• _ОТРЫВОК ТЕКСТА_:
____________________
Неизвестный Чайковский. Последние годы — страница 39 из 89

И. А. Всеволожский говорит, что будто вы одни можете это сделать. Правда ли это? – Вот, кажется, все покамест, что я имел сказать вам про оперу. Если вы найдете нужным что-нибудь спросить у меня по поводу оперы, то потрудитесь писать мне в Тифлис на имя брата Анатолия, с передачей мне.

Я провел лето тихо, хорошо, наслаждаясь свободой и одиночеством.


К П. И. Юргенсону

Каменка. 19 августа 1890 года.

<…> Сейчас я был у умирающего Клименко[89], твоего бывшего приказчика. Он, наконец, окончательно умирает. До чего он страшен, до чего может дойти худоба и слабость человека, – этого я не могу выразить. Счастье, что у бедного чудесная жена, с самоотвержением ухаживающая за ним, а сестра моя устроила его так хорошо, как только можно. Он жил, как бедняк, а умирает, как человек богатый. Жаль его, беднягу. Он уже теперь совсем смирился и злобы никакой не высказывает.


К Э. Ф. Направнику

Каменка. 25 августа 1890 года.

Дорогой друг Эдуард Францевич, милейшее письмо ваше получил и премного за него благодарен. Мне печально было читать, что вы провели скверное лето. У нас под Москвой был просто рай небесный; такого лета я не запомню. Здесь тоже погода стоит удивительная; во все лето я не видел ни единого дня дурной погоды. Совет ваш облегчить переложение «Пиковой дамы» я непременно приму к сведению и исполнению, но изменение можно будет сделать только в третьем издании, так как второе уже печатается. Оно будет напечатано не в большом количестве экземпляров, и, Бог даст, не позднее зимы можно будет напечатать третье издание с переделками.
____________________
• _ИСХОДНЫЕ ДАННЫЕ_:
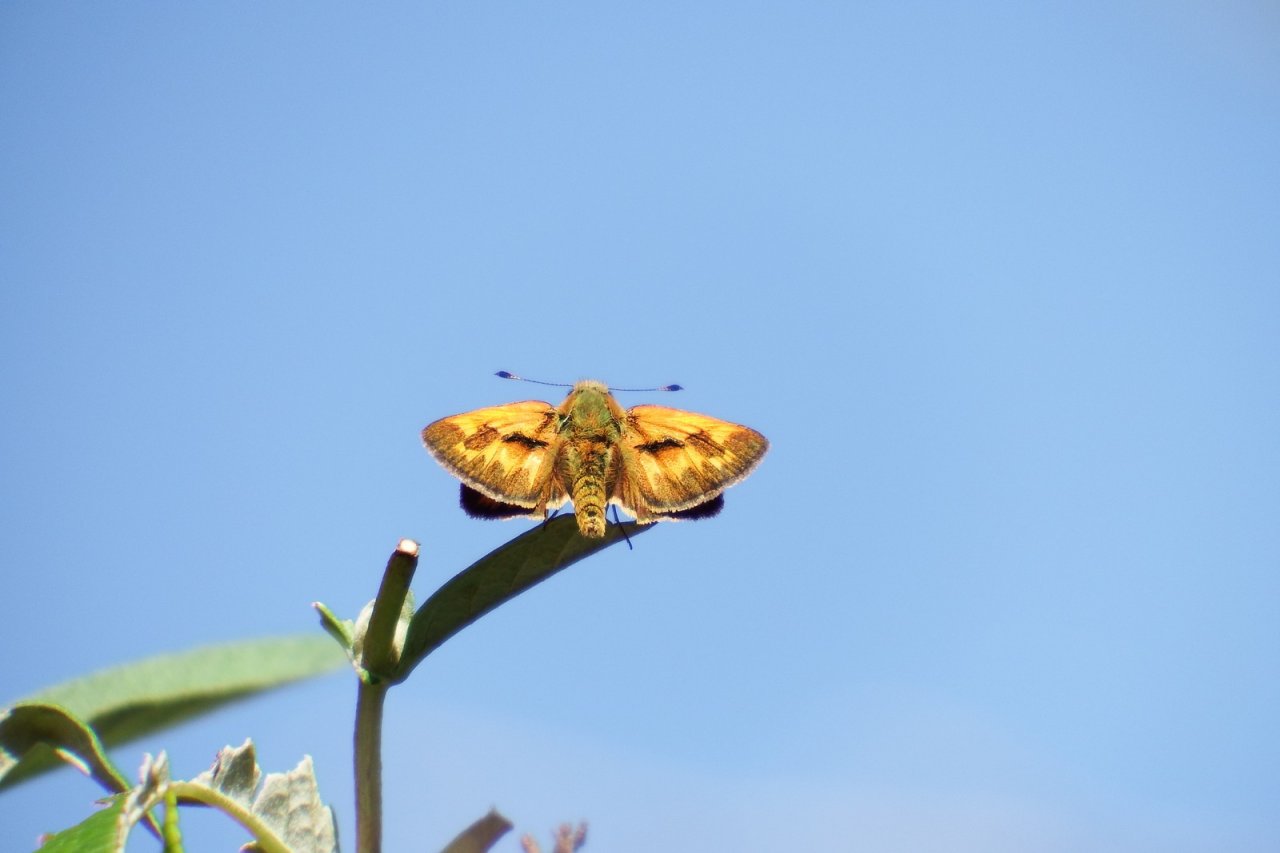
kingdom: Animalia
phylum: Arthropoda
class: Insecta
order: Lepidoptera
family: Hesperiidae
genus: Ochlodes
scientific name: Ochlodes sylvanoides
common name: Woodland Skipper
____________________
• _ЧТО НУЖНО СДЕЛАТЬ_:
1 > Перепиши записи в виде CSV из двух столбцов, «запрос» и «ответ», начиная со строки с «class: Insecta» и до конца записей включительно. Каждому запросу отведи одну строку: его текст и ответ, каждый в своём поле в кавычках, а переносы строк замени пробелами.
2 > Допиши продолжение текста с письмами Чайковского, начиная сразу после последнего приведённого предложения.

• _ОТВЕТЫ К ЗАДАНИЯМ_:
1 >
запрос,ответ
"class:","Insecta"
"order:","Lepidoptera"
"family:","Hesperiidae"
"genus:","Ochlodes"
"scientific name:","Ochlodes sylvanoides"
"common name:","Woodland Skipper"

2 >
По приезде в Петербург я тотчас же приступлю к внимательному просмотру партитуры. Вообще я готов сделать все, что вы находите, для облегчения корректурных проб, трудность и несносность которых для вас и для оркестра отлично понимаю.

Мне очень, очень грустно было транспонировать «бриндизи» для Фигнера, но делать нечего. Пунктировки некоторых низких тесситур я уже сделал, бывши у Фигнера. Надеюсь, что в сцене грозы инструментовка не будет заглушать певца, по крайней мере, я об этом очень заботился. Если же я ошибся, то во время репетиций поубавлю, где нужно.


Прогостив в Каменке до 1 сентября, Петр Ильич, в обществе Н. Конради, поехал в Тифлис.


Работы, оконченные Петром Ильичом в сезон 1889–1890 гг.:


I. «Импромптю» для фп. Посвящено А. Г. Рубинштейну. Сочинено в конце сентября 1889 года в Петербурге для альбома учеников СПб. консерватории, поднесенного в дни юбилейных торжеств А. Г. Рубинштейна на торжественном акте в зале Дворянского собрания в Петербурге, 18 ноября 1889 года. Издание П. Юргенсона.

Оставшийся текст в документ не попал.